■ What you should do ■
In the entries below, begin at the line that has "thumb tip: (86, 81)" and stop after the line that has "index dip: (93, 115)"; output those lines exactly, leaving out pictures.
:::
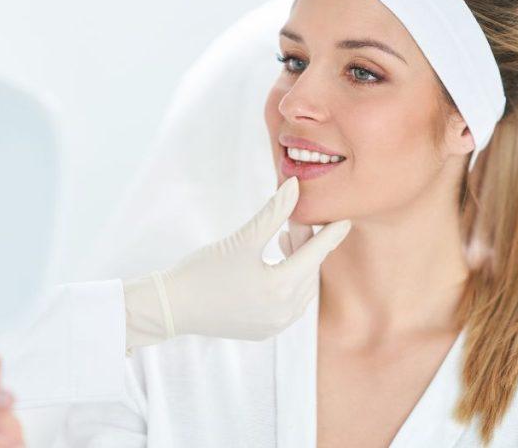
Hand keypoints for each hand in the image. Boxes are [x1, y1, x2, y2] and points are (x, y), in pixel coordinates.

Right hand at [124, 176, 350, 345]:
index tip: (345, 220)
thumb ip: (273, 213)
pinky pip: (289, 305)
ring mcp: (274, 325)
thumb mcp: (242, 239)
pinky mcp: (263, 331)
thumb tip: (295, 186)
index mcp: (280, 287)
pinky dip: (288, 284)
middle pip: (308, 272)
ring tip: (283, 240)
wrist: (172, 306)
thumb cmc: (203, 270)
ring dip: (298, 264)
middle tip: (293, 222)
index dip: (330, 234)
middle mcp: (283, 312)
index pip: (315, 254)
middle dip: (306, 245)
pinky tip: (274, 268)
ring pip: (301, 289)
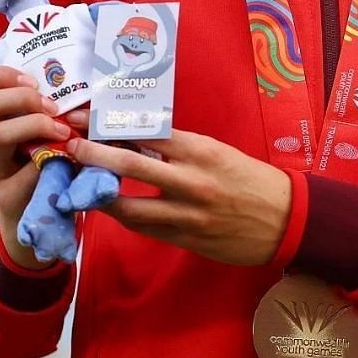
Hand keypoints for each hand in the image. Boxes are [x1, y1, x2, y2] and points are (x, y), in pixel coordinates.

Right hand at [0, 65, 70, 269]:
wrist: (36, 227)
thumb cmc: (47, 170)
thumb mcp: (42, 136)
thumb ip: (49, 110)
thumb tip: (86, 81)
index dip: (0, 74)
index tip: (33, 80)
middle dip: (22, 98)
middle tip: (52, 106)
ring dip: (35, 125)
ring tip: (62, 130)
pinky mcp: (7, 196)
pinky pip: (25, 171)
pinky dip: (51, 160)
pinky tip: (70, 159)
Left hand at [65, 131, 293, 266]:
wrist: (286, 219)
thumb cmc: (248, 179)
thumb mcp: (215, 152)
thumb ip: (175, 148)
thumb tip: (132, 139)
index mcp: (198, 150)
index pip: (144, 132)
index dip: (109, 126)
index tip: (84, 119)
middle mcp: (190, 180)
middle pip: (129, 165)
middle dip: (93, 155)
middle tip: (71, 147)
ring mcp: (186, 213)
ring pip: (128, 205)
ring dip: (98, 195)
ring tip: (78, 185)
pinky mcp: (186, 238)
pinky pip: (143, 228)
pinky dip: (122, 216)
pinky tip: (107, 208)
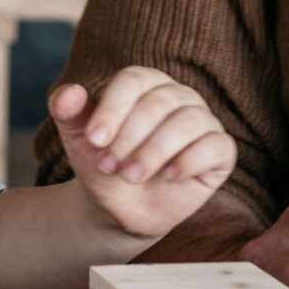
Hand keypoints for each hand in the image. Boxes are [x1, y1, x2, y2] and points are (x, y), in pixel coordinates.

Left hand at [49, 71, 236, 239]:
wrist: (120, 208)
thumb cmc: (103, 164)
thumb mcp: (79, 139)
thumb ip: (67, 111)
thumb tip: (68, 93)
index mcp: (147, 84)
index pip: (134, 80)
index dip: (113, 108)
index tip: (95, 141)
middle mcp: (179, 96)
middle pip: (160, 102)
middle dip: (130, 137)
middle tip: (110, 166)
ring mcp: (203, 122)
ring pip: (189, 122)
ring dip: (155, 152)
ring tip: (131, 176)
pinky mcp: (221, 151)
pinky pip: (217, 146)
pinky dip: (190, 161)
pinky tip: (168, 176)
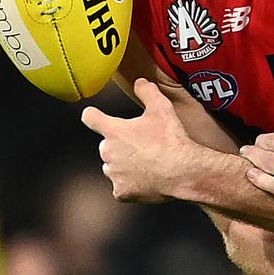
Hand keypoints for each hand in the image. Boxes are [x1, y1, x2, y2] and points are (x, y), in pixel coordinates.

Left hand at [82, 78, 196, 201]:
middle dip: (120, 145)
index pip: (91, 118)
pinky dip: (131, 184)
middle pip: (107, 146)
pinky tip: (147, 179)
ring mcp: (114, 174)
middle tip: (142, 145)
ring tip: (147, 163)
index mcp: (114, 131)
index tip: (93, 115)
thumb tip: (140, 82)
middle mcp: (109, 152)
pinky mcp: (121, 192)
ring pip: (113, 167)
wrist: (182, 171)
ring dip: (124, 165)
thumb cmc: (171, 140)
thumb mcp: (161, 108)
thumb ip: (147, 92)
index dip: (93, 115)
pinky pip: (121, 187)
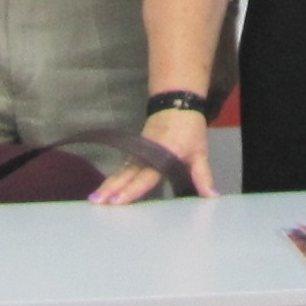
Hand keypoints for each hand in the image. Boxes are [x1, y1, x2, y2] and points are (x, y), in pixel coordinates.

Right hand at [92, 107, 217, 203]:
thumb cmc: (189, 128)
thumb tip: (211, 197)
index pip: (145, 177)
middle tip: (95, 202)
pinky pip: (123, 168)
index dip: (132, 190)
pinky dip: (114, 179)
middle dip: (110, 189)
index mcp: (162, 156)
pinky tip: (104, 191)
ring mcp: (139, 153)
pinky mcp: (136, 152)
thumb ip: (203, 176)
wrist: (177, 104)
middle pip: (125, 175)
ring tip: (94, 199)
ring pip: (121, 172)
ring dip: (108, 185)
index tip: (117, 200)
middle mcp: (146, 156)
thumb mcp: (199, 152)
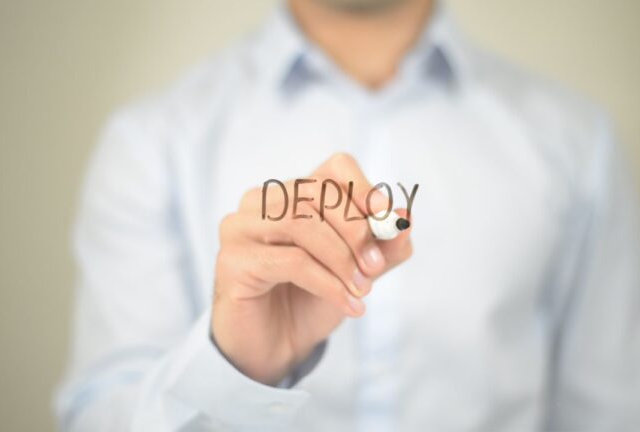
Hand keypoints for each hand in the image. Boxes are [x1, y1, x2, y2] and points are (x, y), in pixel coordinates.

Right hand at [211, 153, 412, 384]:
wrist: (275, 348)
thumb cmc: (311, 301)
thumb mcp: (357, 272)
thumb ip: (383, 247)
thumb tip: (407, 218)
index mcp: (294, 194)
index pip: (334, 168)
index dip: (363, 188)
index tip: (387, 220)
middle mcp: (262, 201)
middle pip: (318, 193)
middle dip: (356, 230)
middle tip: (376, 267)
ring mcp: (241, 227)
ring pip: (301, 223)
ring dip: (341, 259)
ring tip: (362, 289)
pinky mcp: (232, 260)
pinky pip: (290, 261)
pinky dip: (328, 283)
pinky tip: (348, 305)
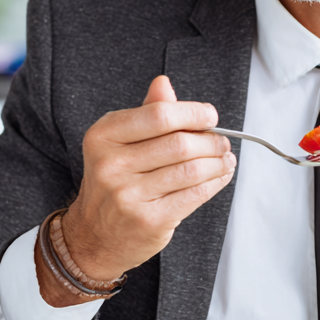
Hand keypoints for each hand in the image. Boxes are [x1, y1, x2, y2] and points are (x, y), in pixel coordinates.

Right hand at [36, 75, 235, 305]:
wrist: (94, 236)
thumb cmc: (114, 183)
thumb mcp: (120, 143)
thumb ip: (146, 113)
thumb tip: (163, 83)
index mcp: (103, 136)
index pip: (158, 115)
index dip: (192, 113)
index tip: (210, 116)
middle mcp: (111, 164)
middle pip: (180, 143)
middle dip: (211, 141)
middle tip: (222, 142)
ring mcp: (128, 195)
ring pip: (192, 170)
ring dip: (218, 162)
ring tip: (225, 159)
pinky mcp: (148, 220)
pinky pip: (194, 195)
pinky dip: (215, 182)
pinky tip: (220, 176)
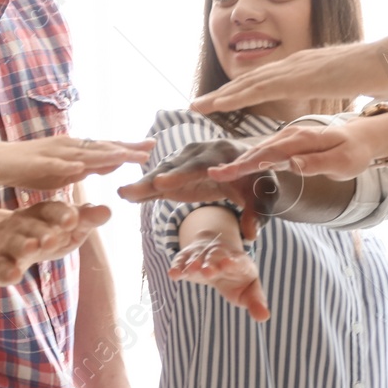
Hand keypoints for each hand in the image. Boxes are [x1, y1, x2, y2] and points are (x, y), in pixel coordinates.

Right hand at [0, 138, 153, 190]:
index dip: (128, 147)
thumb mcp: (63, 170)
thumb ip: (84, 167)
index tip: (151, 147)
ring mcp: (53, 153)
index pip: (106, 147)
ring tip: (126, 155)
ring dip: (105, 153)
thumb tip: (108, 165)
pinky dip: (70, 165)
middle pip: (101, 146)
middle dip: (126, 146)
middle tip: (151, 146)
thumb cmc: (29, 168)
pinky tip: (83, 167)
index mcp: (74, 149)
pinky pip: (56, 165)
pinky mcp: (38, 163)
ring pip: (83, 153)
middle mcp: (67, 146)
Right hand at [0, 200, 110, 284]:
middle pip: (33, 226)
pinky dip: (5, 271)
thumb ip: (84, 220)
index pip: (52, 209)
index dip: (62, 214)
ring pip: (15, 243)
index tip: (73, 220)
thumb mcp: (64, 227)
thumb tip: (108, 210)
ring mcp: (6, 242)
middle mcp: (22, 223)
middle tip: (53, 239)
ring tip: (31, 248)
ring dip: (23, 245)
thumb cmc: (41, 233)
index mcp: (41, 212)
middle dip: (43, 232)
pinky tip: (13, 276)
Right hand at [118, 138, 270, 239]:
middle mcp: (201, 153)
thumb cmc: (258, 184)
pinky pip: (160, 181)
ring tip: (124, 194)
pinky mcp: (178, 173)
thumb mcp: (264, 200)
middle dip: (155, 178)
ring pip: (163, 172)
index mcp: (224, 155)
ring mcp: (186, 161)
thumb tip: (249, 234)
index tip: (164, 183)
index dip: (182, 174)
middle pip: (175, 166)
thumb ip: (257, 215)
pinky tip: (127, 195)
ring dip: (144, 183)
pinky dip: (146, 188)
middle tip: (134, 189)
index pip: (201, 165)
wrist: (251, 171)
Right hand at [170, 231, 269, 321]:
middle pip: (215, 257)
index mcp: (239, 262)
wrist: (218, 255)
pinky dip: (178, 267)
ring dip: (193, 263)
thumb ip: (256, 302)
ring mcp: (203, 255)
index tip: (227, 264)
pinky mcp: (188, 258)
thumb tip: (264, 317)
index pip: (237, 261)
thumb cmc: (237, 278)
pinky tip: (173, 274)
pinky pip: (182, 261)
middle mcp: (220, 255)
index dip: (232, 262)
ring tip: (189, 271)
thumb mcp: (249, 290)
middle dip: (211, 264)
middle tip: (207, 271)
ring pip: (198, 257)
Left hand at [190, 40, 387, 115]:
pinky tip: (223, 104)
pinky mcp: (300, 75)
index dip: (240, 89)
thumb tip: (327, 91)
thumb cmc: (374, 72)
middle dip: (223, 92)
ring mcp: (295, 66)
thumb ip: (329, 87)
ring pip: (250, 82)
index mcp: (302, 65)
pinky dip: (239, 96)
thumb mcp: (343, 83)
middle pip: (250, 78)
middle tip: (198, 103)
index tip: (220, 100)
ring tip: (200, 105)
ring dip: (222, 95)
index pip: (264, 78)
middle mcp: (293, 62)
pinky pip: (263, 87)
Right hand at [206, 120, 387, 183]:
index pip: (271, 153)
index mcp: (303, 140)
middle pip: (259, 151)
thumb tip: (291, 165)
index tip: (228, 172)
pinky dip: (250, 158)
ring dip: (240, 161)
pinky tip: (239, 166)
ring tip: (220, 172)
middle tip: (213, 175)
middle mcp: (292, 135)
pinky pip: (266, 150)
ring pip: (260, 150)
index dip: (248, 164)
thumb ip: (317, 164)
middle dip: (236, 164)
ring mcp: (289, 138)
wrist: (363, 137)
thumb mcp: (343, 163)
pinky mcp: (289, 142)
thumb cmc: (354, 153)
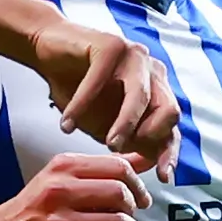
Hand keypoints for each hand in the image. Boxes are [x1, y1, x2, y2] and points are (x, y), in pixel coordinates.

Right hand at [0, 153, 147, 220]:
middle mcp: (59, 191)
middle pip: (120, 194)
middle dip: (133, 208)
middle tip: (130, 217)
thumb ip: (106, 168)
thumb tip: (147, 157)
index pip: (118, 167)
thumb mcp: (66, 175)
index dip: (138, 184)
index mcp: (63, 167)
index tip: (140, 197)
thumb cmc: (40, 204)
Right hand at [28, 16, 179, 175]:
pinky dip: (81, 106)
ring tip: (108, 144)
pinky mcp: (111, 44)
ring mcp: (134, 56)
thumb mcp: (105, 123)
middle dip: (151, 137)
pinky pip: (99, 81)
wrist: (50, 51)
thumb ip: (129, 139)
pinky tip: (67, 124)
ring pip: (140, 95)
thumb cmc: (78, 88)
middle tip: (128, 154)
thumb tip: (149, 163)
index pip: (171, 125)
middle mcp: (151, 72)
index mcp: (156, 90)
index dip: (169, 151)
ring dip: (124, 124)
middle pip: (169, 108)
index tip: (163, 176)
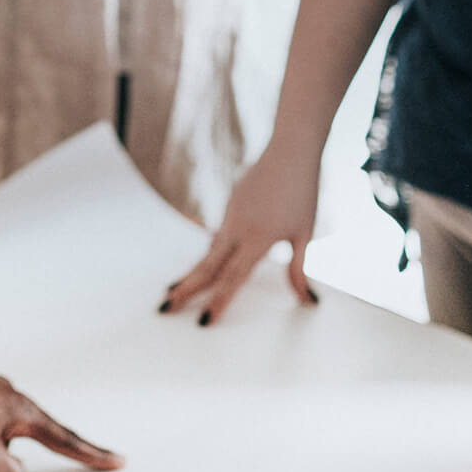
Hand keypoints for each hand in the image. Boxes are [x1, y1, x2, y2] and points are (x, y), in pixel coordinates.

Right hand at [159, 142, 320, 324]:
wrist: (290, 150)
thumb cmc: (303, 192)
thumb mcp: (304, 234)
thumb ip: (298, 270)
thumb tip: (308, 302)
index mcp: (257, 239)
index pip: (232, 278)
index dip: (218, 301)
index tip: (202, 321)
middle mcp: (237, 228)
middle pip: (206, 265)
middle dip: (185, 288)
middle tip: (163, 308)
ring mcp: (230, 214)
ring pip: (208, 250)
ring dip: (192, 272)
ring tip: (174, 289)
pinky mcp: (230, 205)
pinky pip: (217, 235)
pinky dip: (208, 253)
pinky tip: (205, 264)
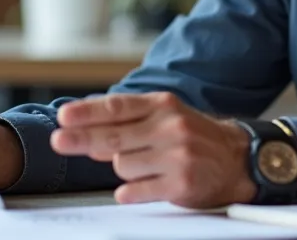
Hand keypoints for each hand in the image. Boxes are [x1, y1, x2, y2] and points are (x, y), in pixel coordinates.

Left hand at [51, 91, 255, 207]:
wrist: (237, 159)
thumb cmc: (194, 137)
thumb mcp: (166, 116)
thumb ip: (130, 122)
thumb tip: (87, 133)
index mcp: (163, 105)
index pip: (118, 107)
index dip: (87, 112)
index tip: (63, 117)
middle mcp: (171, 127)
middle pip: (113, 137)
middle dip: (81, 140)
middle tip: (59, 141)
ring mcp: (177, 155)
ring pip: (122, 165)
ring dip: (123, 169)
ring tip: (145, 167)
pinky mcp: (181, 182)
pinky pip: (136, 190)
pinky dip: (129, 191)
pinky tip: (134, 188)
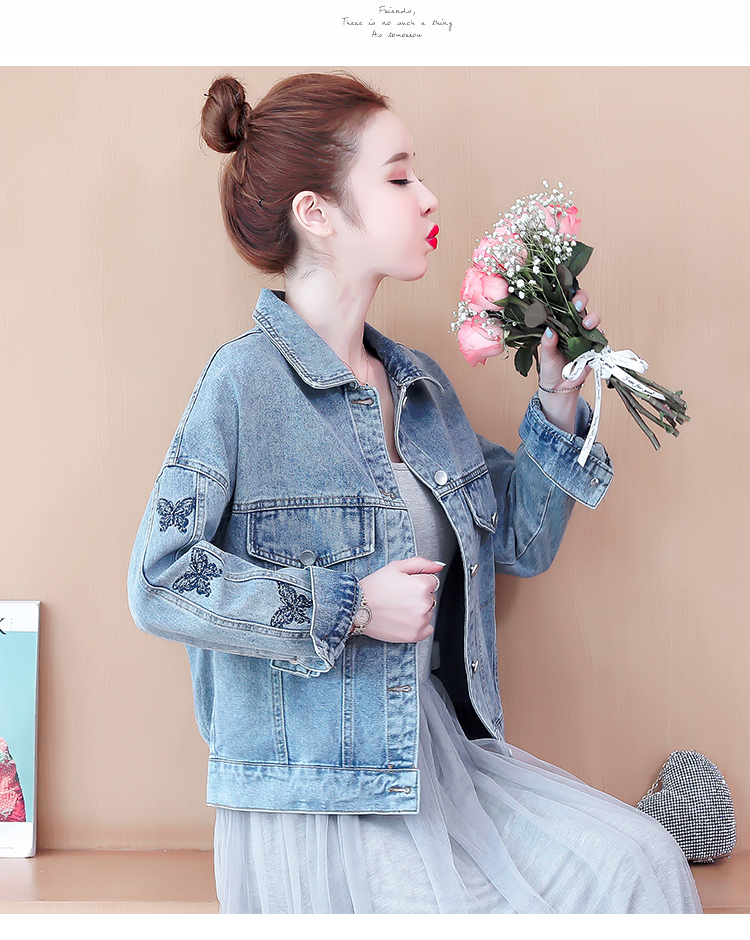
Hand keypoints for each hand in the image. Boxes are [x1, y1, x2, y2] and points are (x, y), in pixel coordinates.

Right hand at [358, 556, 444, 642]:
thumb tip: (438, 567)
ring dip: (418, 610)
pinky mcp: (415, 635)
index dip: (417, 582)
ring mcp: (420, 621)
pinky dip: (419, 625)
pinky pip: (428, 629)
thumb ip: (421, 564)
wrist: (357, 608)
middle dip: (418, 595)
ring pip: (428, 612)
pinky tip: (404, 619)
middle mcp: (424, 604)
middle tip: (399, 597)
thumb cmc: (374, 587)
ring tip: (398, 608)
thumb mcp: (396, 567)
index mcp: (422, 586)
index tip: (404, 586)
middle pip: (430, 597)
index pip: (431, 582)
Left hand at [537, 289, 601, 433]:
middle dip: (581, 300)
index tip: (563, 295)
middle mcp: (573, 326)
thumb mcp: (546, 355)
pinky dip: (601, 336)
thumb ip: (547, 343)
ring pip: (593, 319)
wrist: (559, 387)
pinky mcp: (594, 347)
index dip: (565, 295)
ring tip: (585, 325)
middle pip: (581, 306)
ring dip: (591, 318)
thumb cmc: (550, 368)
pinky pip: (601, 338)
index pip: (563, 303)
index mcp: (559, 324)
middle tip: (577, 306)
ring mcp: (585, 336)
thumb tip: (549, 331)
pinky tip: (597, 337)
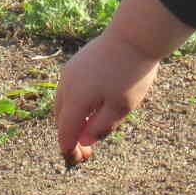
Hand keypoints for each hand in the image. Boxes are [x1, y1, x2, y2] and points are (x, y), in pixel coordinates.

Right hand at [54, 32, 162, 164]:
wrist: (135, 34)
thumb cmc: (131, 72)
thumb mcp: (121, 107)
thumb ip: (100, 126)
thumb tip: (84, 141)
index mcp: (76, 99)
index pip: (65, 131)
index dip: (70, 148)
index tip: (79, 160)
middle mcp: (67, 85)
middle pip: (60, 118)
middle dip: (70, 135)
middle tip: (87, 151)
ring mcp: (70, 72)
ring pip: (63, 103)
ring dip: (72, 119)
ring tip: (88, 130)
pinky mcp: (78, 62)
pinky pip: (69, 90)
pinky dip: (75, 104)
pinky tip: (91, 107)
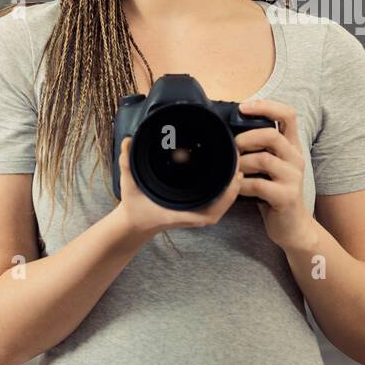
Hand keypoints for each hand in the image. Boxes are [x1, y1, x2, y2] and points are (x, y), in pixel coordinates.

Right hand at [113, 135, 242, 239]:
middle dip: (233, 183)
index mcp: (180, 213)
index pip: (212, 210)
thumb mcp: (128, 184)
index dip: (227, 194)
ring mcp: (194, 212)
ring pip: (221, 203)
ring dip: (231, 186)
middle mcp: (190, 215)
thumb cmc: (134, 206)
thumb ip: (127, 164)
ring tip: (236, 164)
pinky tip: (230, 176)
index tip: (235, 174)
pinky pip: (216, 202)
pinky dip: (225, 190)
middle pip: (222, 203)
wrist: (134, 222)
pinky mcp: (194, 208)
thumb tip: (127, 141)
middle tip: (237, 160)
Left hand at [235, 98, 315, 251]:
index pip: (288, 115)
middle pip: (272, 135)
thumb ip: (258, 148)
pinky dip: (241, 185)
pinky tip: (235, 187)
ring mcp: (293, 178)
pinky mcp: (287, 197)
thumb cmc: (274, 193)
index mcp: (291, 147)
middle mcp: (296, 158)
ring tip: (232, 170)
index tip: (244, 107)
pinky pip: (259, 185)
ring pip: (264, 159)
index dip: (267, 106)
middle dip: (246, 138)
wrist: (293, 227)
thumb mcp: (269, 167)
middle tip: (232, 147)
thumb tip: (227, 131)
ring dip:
:::
■ Task solution ■
thumb tip: (86, 81)
index dip: (0, 74)
index tip: (33, 80)
middle dip: (22, 98)
middle tip: (52, 106)
ring dip: (35, 125)
ring tip: (62, 130)
pinky mcp: (7, 196)
pinky pip: (25, 171)
pinky dip: (51, 160)
pinky tip: (70, 159)
Left hand at [65, 131, 293, 266]:
wrist: (286, 219)
thumb cmc: (248, 179)
thumb mcp: (215, 152)
thumb ip: (175, 148)
thumb tip: (132, 139)
index mcp: (198, 150)
index pip: (144, 132)
index dip: (109, 126)
index tip: (84, 119)
middle mcp: (190, 180)
middle pip: (129, 165)
middle dip: (93, 155)
middle tip: (71, 147)
ring mcp: (186, 213)
ring pip: (128, 205)
ring dip: (98, 195)
ring tip: (78, 185)
pinky mcp: (186, 238)
pinky pip: (143, 228)
pinky dip: (122, 216)
pinky tip: (107, 208)
Hand keypoints for each hand in the image. Boxes are [x1, y1, x2, y2] and points are (x, y), in pixel coordinates.

Left hand at [49, 71, 236, 239]:
wrist: (120, 208)
thumb cmc: (103, 164)
thumb mcp: (79, 139)
thumb ip: (67, 111)
thumb tip: (68, 93)
index mcp: (147, 84)
index pip: (134, 80)
index dip: (113, 108)
index tip: (95, 141)
middle mcp: (179, 96)
middle pip: (160, 102)
middle dip: (130, 137)
middle tip: (110, 166)
ring mcp: (203, 122)
ring pip: (189, 122)
ring dip: (155, 152)
ring tip: (131, 176)
pinky mcp: (221, 151)
pinky pip: (217, 146)
pinky dip: (190, 161)
pinky tip: (168, 176)
Hand keypoints for each hand in the image. Boxes are [x1, y1, x2, y2] and points are (x, y), in pixel coordinates.

Left hand at [82, 78, 196, 201]:
middle dip: (120, 145)
index pip: (91, 118)
pinky dip: (131, 184)
middle pip: (107, 146)
pinky tip: (147, 179)
ring mcp: (114, 174)
middle tip: (142, 145)
ring tip: (147, 163)
index mcp: (114, 131)
index tip: (93, 115)
thumb tip: (140, 82)
middle mcp: (109, 152)
pinky mcp: (121, 192)
ring pip: (113, 167)
wrist: (182, 171)
ring dip: (124, 165)
thumb cmc: (171, 140)
thumb mcp: (161, 108)
thumb ip: (147, 92)
index dip: (93, 115)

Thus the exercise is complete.